Jetzt sind fünf Jahre vergangen, und der Krieg im Osten der Ukraine, der unserem Gastland von seinem Nachbarn Russland aufgezwungen wurde,  dauert immer noch an. Jede Woche sterben Menschen, Soldaten und Zivilisten. Letzte Woche war ich an der Kontaktlinie und habe dort Gräben wie im Ersten Weltkrieg gesehen.

Welch Anachronismus, Schlafstätten und Küchen unter der Erde zu sehen, durch Holz und Boden vor Artilleriebeschuss geschützt, wie vor hundert Jahren!

Der Krieg im Donbass dauert schon mehr als fünf Jahre, länger als der Erste Weltkrieg und, wir mir letztens eine Holocaust-Überlebende in Berdytschew sagt, auch schon länger als der zweite Weltkrieg, der „deutsche Krieg“, in der Ukraine.

Der Erste Weltkrieg sollte der Krieg sein, der alle Kriege beendet, aber stattdessen war er nur einer der Gründe für die noch größere Katastrophe des Zweiten Weltkriegs. Aus jener Zeit liegen auf diesem Friedhof allein 26000 deutsche Soldaten. Auf einem anderen der großen deutschen Kriegsgräberstätten in der Ukraine, in Kirowohrad, ist einer meiner Verwandten begraben.

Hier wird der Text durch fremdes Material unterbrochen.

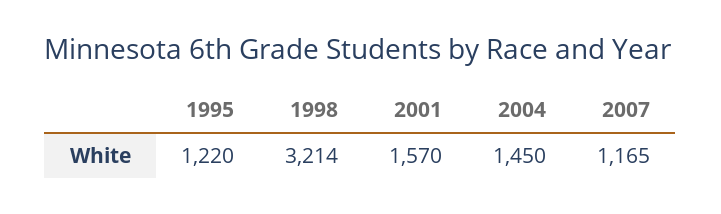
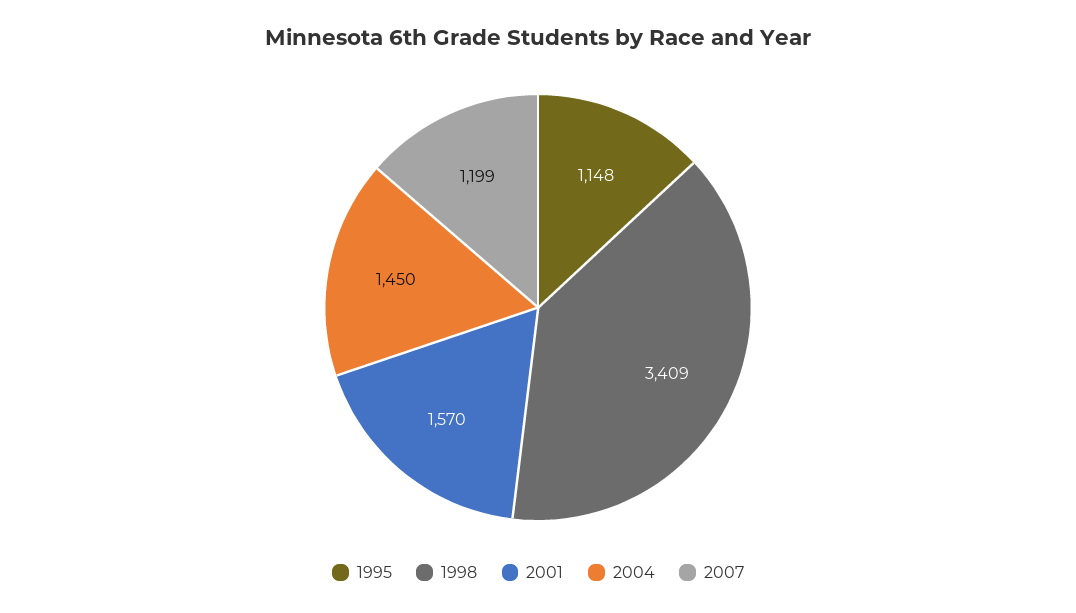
1995: 1220 -> 1148
1998: 3214 -> 3409
2007: 1165 -> 1199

Der Boden hier ist aber auch vom Blut der im zweiten Weltkrieg gefallen Ukrainer und anderer Rotarmisten getränkt, und ganz in der Nähe, in Babyn Jar, liegen Hunderttausende Opfer der Shoah, die der deutschen Schuld im Zweiten Weltkrieg noch einmal eine ganz andere Dimension gibt.

All diese Toten, zusammen mit denen, die im Donbass starben und immer noch sterben, mahnen uns, wo wir auch sind, für Frieden zu kämpfen und speziell hier nichts unversucht zu lassen, die kriegerischen Handlungen im Osten der Ukraine zu beenden und den Menschen dort wieder Hoffnung auf eine friedliche Zukunft zu geben.

Daran arbeitet auch Deutschland, zusammen mit europäischen Nachbarn, die in beiden Weltkriegen unter deutscher Kriegssucht zu leiden hatten.

Und das gibt uns auch am heutigen Tag Trost: wir erinnern uns der Opfer zusammen mit früheren Gegnern, Europäern, Amerikanern, Ukrainern, versöhnt und als Freunde.

Herzlichen Dank, dass Sie heute alle gekommen sind und den hier in Stein gemeißelten Spruch „Versöhnung über den Gräbern“ Wirklichkeit werden lassen.

Ich möchte Sie nun bitten, in einer Schweigeminute der Opfer von Krieg und Gewaltherrschaft zu gedenken.